* **Job**:
Copy out, word for word, the stretch of entries from the very beginning through the line that contains "serviço é Direito Previdenciário com atuação", including that line.

* **Data to process**:

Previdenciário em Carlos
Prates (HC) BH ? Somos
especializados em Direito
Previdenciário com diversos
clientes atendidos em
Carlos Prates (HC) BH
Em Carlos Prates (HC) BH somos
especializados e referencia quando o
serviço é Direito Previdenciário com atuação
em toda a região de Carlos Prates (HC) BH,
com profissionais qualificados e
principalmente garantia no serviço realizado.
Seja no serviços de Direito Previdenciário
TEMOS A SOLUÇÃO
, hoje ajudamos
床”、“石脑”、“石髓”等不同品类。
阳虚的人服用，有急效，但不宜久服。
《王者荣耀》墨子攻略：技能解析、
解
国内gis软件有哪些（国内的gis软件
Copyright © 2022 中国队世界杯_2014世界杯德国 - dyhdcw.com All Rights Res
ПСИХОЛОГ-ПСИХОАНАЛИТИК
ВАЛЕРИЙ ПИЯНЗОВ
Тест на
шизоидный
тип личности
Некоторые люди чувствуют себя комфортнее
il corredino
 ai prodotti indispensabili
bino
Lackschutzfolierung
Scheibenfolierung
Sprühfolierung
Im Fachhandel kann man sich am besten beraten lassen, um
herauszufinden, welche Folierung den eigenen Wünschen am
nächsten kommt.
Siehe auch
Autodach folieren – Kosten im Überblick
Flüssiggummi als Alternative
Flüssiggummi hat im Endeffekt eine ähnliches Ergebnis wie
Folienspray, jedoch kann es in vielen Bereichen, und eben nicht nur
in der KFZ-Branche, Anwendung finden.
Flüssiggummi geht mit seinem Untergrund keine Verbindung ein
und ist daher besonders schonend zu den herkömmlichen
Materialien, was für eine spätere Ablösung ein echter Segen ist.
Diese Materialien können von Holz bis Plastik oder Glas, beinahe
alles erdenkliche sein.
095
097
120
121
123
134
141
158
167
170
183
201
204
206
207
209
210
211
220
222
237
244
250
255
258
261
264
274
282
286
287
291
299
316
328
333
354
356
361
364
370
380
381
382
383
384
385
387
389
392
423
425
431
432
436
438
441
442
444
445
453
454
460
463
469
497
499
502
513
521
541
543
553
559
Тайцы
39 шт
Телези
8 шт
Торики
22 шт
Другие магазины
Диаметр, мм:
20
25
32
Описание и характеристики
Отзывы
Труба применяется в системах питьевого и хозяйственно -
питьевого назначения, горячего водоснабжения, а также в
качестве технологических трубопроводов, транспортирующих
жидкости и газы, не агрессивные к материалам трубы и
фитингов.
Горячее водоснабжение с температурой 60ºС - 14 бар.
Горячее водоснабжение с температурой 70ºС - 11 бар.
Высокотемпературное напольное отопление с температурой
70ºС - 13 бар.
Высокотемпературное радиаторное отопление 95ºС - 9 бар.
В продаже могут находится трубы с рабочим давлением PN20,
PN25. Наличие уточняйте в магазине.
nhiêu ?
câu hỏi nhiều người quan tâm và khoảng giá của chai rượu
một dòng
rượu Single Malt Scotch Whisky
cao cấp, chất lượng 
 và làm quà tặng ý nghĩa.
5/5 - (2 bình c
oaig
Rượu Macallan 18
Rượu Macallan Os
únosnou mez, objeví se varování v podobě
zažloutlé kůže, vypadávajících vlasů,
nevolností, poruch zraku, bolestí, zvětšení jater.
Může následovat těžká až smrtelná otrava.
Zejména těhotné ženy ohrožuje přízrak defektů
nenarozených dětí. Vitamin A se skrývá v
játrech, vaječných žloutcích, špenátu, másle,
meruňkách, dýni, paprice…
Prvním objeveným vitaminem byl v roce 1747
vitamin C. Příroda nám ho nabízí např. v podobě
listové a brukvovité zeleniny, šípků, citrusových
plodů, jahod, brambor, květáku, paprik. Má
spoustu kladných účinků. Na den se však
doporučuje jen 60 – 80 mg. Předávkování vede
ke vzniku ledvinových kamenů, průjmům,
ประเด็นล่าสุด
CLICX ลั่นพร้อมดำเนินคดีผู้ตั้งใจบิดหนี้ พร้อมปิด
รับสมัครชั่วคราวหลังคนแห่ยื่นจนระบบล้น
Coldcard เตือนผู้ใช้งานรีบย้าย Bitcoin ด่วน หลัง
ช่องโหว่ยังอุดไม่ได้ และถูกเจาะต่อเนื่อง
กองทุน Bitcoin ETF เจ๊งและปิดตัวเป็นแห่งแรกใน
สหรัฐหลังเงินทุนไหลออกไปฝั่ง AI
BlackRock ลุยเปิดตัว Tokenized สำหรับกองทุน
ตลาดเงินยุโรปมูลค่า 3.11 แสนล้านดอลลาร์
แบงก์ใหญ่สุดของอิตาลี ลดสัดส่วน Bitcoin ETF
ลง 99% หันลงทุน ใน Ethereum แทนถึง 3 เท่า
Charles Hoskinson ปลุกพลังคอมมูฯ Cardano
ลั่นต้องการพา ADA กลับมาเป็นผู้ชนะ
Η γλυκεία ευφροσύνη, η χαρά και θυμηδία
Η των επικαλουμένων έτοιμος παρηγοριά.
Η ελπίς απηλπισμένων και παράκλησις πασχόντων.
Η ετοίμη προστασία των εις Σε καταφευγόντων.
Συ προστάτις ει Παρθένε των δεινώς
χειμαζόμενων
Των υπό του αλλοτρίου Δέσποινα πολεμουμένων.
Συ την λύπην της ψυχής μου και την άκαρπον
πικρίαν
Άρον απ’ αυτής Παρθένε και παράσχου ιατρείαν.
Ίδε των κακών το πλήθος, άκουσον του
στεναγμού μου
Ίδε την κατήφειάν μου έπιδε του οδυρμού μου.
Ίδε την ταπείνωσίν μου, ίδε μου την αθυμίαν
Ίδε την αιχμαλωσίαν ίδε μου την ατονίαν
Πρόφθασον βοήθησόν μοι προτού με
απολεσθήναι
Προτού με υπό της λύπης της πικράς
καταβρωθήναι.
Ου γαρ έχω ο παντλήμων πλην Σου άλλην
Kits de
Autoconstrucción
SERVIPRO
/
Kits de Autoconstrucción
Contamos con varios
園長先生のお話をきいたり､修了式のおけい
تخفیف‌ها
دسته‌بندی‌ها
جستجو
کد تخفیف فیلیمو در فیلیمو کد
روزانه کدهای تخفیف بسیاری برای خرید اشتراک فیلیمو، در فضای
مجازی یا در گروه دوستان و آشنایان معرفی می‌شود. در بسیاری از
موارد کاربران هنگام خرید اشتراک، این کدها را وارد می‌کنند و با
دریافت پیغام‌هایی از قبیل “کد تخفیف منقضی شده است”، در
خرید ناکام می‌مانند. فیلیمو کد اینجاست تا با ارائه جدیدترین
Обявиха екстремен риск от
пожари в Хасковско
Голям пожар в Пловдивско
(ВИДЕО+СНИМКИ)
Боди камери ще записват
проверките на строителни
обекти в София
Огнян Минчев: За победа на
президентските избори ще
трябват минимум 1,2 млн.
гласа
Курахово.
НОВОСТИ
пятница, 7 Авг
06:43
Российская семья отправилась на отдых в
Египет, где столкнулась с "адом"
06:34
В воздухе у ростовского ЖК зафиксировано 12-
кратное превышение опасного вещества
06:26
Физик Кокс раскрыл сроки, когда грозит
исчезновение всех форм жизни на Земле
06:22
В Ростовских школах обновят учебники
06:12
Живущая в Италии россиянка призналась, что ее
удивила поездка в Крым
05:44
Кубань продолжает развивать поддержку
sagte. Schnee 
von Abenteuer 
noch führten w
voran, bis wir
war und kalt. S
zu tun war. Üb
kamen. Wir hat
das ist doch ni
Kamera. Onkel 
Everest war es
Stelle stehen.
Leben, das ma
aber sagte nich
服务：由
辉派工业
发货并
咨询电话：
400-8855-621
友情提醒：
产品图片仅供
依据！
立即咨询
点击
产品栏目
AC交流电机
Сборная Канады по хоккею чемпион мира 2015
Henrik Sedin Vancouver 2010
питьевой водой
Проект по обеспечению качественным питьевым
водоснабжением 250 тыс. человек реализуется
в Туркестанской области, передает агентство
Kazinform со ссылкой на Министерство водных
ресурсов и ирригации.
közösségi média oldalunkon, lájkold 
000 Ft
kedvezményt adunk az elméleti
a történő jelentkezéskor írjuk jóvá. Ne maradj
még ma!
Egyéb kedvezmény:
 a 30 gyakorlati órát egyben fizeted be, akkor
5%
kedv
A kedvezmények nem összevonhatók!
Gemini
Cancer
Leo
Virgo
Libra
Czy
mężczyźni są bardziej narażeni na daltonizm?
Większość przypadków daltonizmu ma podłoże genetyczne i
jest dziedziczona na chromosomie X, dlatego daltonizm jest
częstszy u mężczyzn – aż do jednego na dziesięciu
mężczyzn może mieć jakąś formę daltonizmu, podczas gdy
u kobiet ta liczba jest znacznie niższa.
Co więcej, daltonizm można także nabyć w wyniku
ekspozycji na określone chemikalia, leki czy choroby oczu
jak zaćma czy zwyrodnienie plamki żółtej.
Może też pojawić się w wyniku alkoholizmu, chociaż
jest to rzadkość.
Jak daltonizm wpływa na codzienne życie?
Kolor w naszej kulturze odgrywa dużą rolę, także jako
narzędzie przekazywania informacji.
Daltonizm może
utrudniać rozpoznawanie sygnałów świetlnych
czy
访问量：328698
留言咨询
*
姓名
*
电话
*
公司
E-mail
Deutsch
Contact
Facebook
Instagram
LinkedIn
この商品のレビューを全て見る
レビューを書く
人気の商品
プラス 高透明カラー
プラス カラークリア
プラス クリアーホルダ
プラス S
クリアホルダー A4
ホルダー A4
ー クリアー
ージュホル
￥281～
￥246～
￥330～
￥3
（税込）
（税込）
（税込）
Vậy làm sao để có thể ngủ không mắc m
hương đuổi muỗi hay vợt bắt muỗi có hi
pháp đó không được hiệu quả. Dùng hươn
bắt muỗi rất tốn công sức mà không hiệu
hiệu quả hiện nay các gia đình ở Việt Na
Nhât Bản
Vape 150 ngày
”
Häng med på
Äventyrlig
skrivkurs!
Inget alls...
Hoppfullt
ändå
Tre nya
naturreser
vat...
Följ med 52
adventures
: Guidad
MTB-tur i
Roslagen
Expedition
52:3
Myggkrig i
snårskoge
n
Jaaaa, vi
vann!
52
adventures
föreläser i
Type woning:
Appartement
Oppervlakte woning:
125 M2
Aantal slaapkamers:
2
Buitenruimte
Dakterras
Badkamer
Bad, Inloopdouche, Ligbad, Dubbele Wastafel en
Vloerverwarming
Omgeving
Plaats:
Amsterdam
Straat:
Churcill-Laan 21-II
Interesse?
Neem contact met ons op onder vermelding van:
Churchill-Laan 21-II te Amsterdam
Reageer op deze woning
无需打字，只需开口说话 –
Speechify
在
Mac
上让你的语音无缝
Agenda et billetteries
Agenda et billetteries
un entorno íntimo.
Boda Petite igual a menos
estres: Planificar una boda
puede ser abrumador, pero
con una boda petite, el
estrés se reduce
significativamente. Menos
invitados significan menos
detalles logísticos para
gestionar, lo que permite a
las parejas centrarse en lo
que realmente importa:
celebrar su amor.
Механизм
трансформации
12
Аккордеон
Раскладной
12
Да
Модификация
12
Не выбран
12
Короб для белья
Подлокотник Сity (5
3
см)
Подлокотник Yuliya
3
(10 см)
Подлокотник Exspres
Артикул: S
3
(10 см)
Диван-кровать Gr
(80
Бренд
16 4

* **The completed task**:
Previdenciário em Carlos
Prates (HC) BH ? Somos
especializados em Direito
Previdenciário com diversos
clientes atendidos em
Carlos Prates (HC) BH
Em Carlos Prates (HC) BH somos
especializados e referencia quando o
serviço é Direito Previdenciário com atuação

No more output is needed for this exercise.